▶ [Supplied passage]
'''
THE SQL Server Blog Spot on the Web

Welcome to SQLblog.com - The SQL Server blog spot on the web Sign in | |
in Search

Adam Machanic

Adam Machanic, Boston-based SQL Server developer, shares his experiences with programming, monitoring, and performance tuning SQL Server. And the occasional battle with the query optimizer.

T-SQL Tuesday #002: Is it XML, or Not?!?

The query optimizer is a finicky thing, and sometimes it doesn't understand exactly what you're trying to do until you give it a bit more information. The situation I'm going to describe in this post is one such case. By providing the optimizer with ever-so-slightly more data, it's possible to make some XML processing over 300 times faster.

Here's the situation: The XML I was working with was stored in a table, but not typed as XML. Rather, it had been typed as VARCHAR(MAX). This presents an interesting conundrum for the optimizer: should the query be optimized as though operations are being done on a string, or on XML?
'''
▶ [Extracted data]
'''
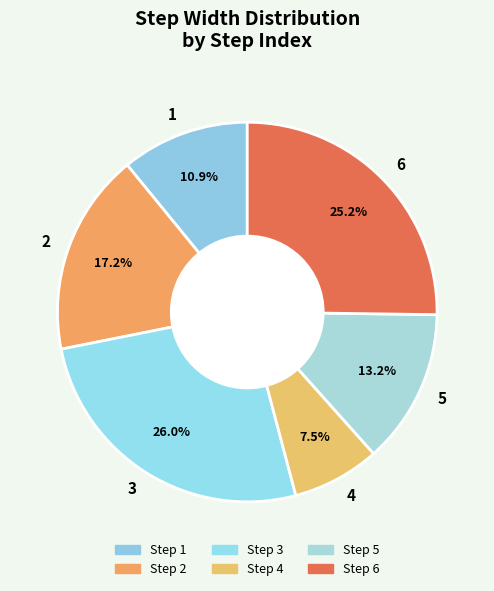

True or false: 3 accounts for 38% of the total.

False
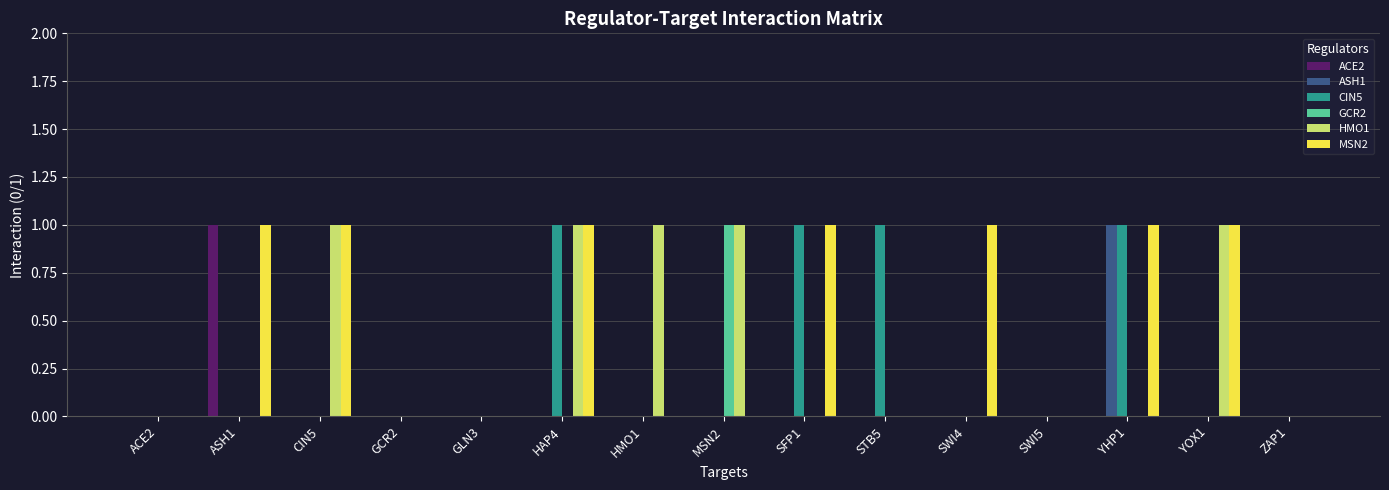

What is the sum of all CIN5 values?

4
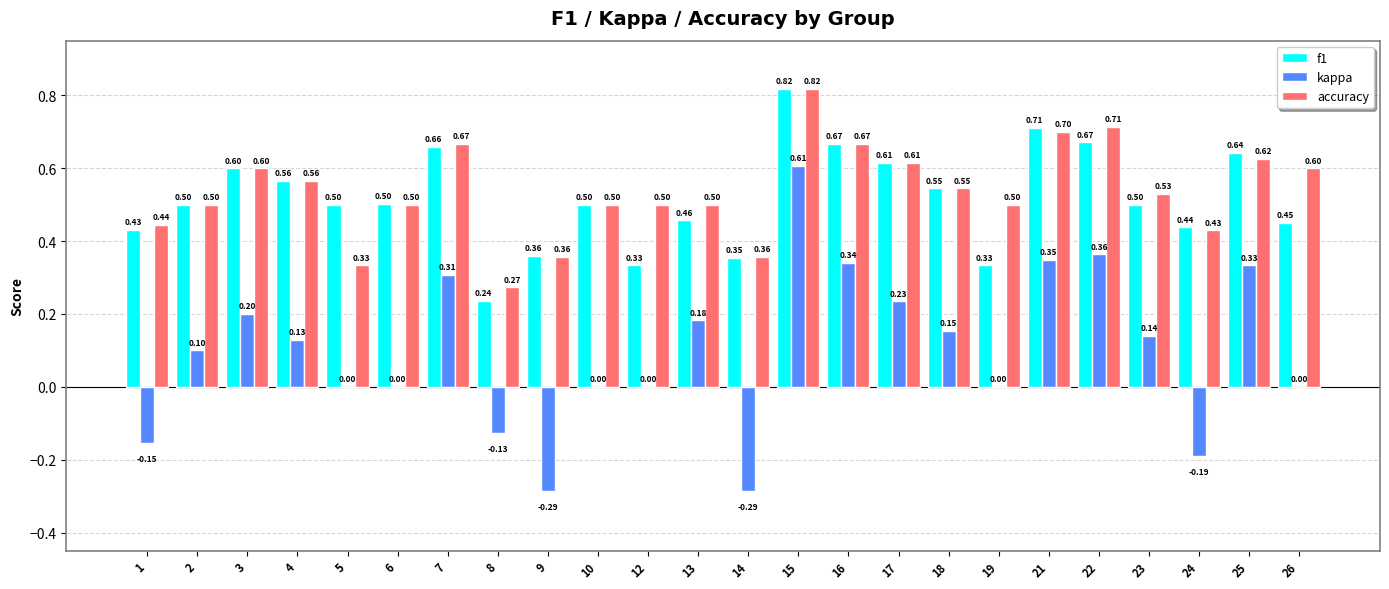

What is the sum of all kappa values?

2.4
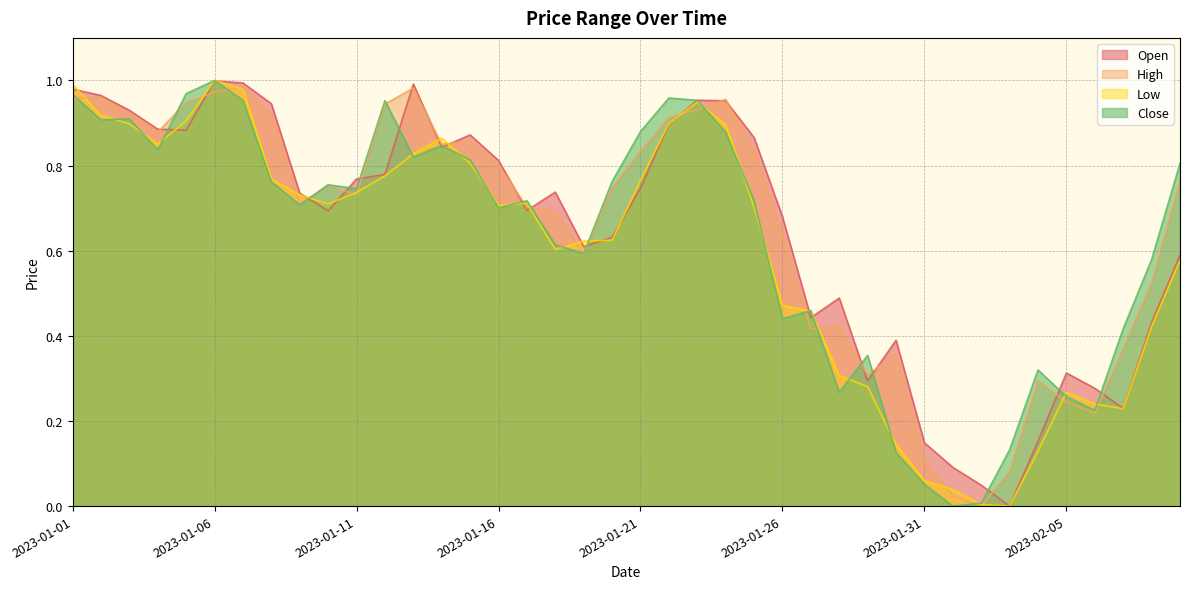

How many lines are shown in the chart?

4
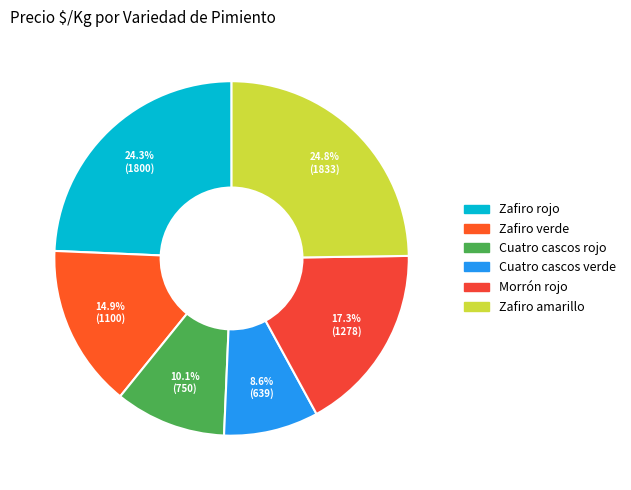

Does Morrón rojo represent more than half of the total?

No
'''
▶ [Tasks to carry out]
- a) In the SQL Server blog post, what data type had the XML been given in the table?
- b) According to the author description in the SQL Server blog post, what are all the kinds of SQL Server work the author shares experiences with?
The records have no connection to the SQL Server blog post.

▶ [Responses per task]
- a) VARCHAR(MAX)

- b) Programming, monitoring, and performance tuning